§ PROVIDED PASSAGE
==============================

Thoughts and Opinions On Today's Important Issues

Tuesday, February 26, 2008

Marshalling Traffic To The DRIC Bridge


This whole DRIC border project is becoming stranger and stranger.

We have just had the Canadian Border Services Agency effectively kill any thought of a DRIC bridge when they told Windsor that they had no plans at this time to staff the six new booths that the Ambassador Bridge just built. Clearly, the lack of traffic concerns them ie. why would Customs officers sit in booths if there was not enough border traffic to justify it.

I will comment on this in another BLOG but did you read the Detroit media about the DRIC bridge:
  • "Building a publicly funded border crossing in southwest Detroit could eliminate 340 to 414 homes, five to seven churches, Rademacher Park and 685 to 920 jobs, according to a study released Monday."

I ask the obvious question then how can anyone justify building a new DRIC bridge that would require staffing for more than six booths if there was not enough traffic to justify the staffing of six. It doesn't make any sense to me. Not only would the Government have to duplicate the actual Customs facilities but now it would have to duplicate staffing as well. At about $1 million per lane when one takes into account salaries and benefits for staffing a lane with officers and support staff over 24 hours, that's a fair bit of money.

==============================

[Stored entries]
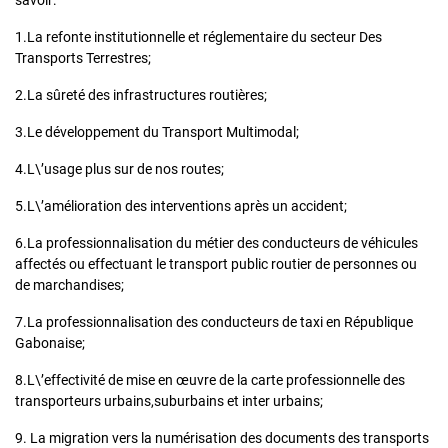
savoir:
1.La refonte institutionnelle et réglementaire du secteur Des
Transports Terrestres;
2.La sûreté des infrastructures routières;
3.Le développement du Transport Multimodal;
4.L\’usage plus sur de nos routes;
5.L\’amélioration des interventions après un accident;
6.La professionnalisation du métier des conducteurs de véhicules
affectés ou effectuant le transport public routier de personnes ou
de marchandises;
7.La professionnalisation des conducteurs de taxi en République
Gabonaise;
8.L\’effectivité de mise en œuvre de la carte professionnelle des
transporteurs urbains,suburbains et inter urbains;
9. La migration vers la numérisation des documents des transports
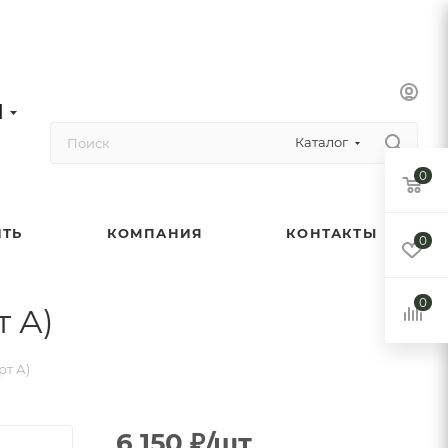
1
Каталог
0
ИТЬ
КОМПАНИЯ
КОНТАКТЫ
0
0
т А)
рт А)
6 150
₽
/шт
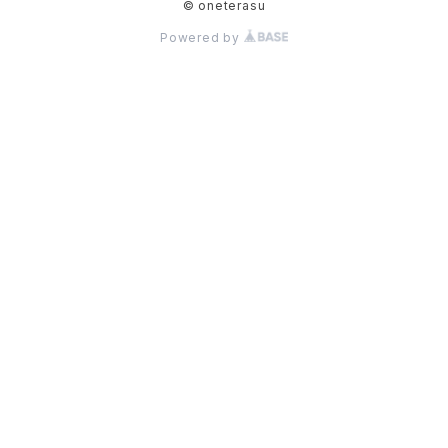
© oneterasu
Powered by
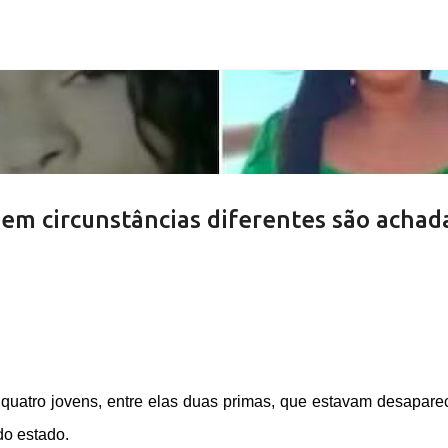
Pular para o conteúdo principal
em circunstâncias diferentes são achad
e quatro jovens, entre elas duas primas, que estavam desapare
do estado.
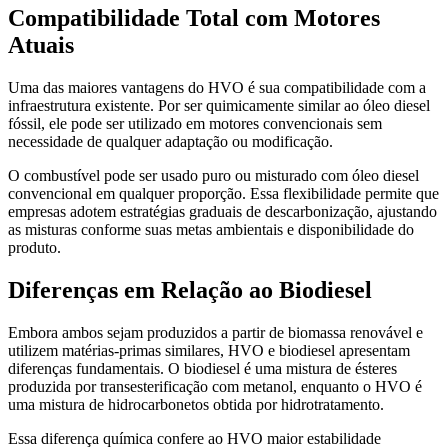
Compatibilidade Total com Motores
Atuais
Uma das maiores vantagens do HVO é sua compatibilidade com a
infraestrutura existente. Por ser quimicamente similar ao óleo diesel
fóssil, ele pode ser utilizado em motores convencionais sem
necessidade de qualquer adaptação ou modificação.
O combustível pode ser usado puro ou misturado com óleo diesel
convencional em qualquer proporção. Essa flexibilidade permite que
empresas adotem estratégias graduais de descarbonização, ajustando
as misturas conforme suas metas ambientais e disponibilidade do
produto.
Diferenças em Relação ao Biodiesel
Embora ambos sejam produzidos a partir de biomassa renovável e
utilizem matérias-primas similares, HVO e biodiesel apresentam
diferenças fundamentais. O biodiesel é uma mistura de ésteres
produzida por transesterificação com metanol, enquanto o HVO é
uma mistura de hidrocarbonetos obtida por hidrotratamento.
Essa diferença química confere ao HVO maior estabilidade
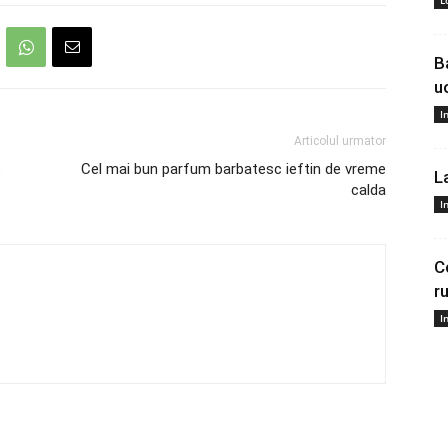
L
B
u
I
Articolul urmator
e
Cel mai bun parfum barbatesc ieftin de vreme
L
calda
I
C
r
I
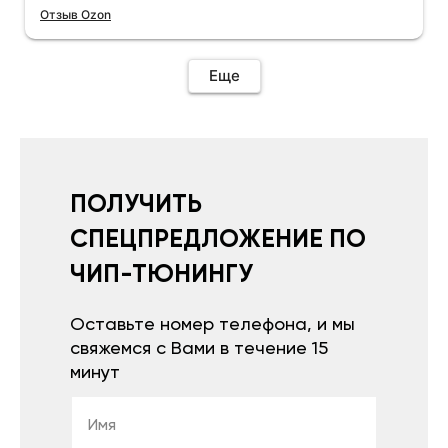
Отзыв Ozon
Еще
ПОЛУЧИТЬ
СПЕЦПРЕДЛОЖЕНИЕ ПО
ЧИП-ТЮНИНГУ
Оставьте номер телефона, и мы
свяжемся с Вами в течение 15
минут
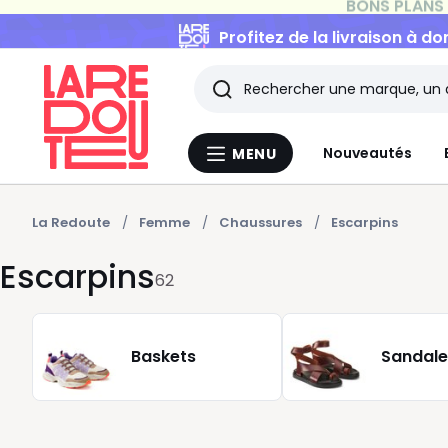
Profitez de la livraison à do
Rechercher
Les
Nouveautés
MENU
Menu
derniers
La
Redoute
articles
La Redoute
Femme
Chaussures
Escarpins
Escarpins
consultés
62
Baskets
Sandale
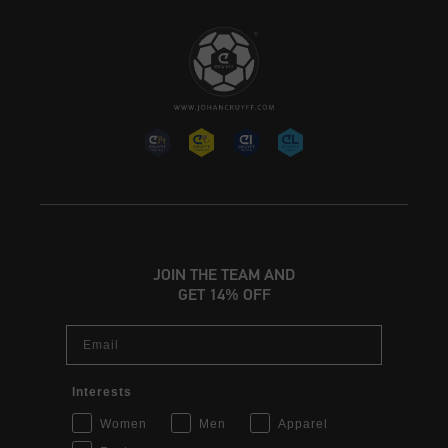
JOIN THE TEAM AND
GET 14% OFF
Email
Interests
Women
Men
Apparel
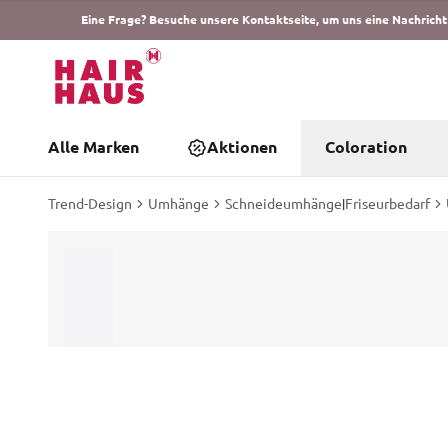
Eine Frage? Besuche unsere Kontaktseite, um uns eine Nachricht
Alle Marken
Aktionen
Coloration
Trend-Design
Umhänge
Schneideumhänge
|
Friseurbedarf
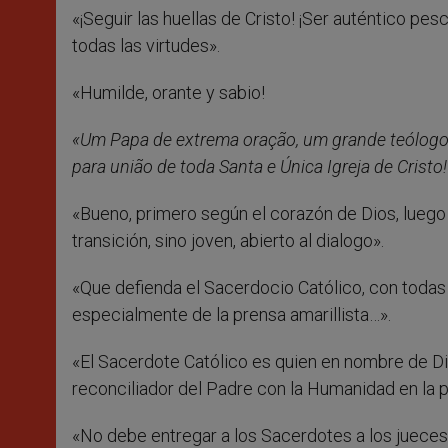
«¡Seguir las huellas de Cristo! ¡Ser auténtico pe
todas las virtudes».
«Humilde, orante y sabio!
«Um Papa de extrema oração, um grande teólogo e
para união de toda Santa e Única Igreja de Cristo!
«Bueno, primero según el corazón de Dios, luego
transición, sino joven, abierto al dialogo».
«Que defienda el Sacerdocio Católico, con todas 
especialmente de la prensa amarillista…».
«El Sacerdote Católico es quien en nombre de Dio
reconciliador del Padre con la Humanidad en la pe
«No debe entregar a los Sacerdotes a los jueces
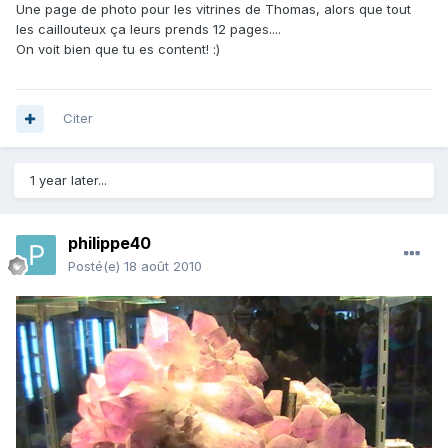
Une page de photo pour les vitrines de Thomas, alors que tout
les caillouteux ça leurs prends 12 pages....
On voit bien que tu es content! :)
Citer
1 year later...
philippe40
Posté(e)
18 août 2010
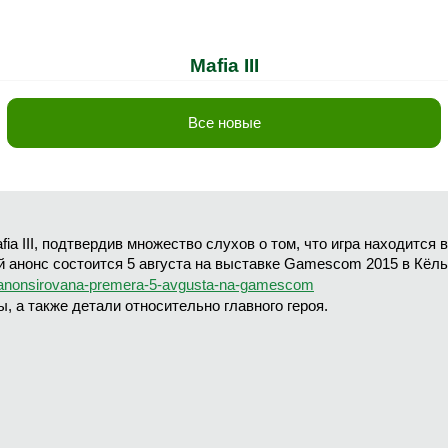
Mafia III
Все новые
a III, подтвердив множество слухов о том, что игра находится 
й анонс состоится 5 августа на выставке Gamescom 2015 в Кёль
ii-anonsirovana-premera-5-avgusta-na-gamescom
, а также детали относительно главного героя.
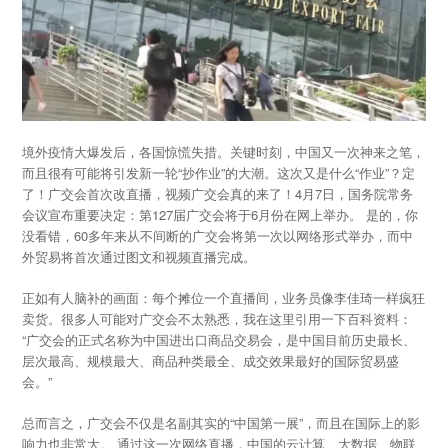
境外疫情大爆发后，各国惊慌失措。关键时刻，中国又一次神来之笔，
而且很有可能将引发新一轮“抄作业”的大潮。这次又是什么“作业”？定
了！广交会首次改直播，视频广交会真的来了！4月7日，国务院常务
会议宣布重要决定：第127届广交会将于6月份在网上举办。 是的，你
没看错，60多年来从不间断的广交会将第一次以网络形式举办，而中
外贸易将首次通过图文和视频直播完成。
正如有人脑补的画面：每个摊位一个直播间，业务员像李佳琦一样疯狂
卖货。很多人可能对广交会不太熟悉，我在这里引用一下百科资料：
“广交会的正式名称为中国进出口商品交易会，是中国目前历史最长、
层次最高、规模最大、商品种类最全、成交效果最好的国际贸易盛
会。”
总而言之，广交会不仅是名副其实的“中国第一展”，而且在国际上的影
响力也非常大。 通过这一次网络直播，中国的云计算、大数据、物联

==============================

§ WHAT TO WORK ON
1. In the post about the DRIC bridge, why does the author say a new DRIC bridge makes no sense?
2. Duplicate the part of the DRIC bridge post that opens with the words containing "I ask the obvious" and closes with "bit of money.".

§ ANSWERS GIVEN
1. The Canadian Border Services Agency has no plans to staff the six new Ambassador Bridge booths because there isn't enough traffic. A DRIC bridge would need even more booths staffed. The government would also have to duplicate both the Customs facilities and the staffing, at about $1 million per lane.

2.
I ask the obvious question then how can anyone justify building a new DRIC bridge that would require staffing for more than six booths if there was not enough traffic to justify the staffing of six. It doesn't make any sense to me. Not only would the Government have to duplicate the actual Customs facilities but now it would have to duplicate staffing as well. At about $1 million per lane when one takes into account salaries and benefits for staffing a lane with officers and support staff over 24 hours, that's a fair bit of money.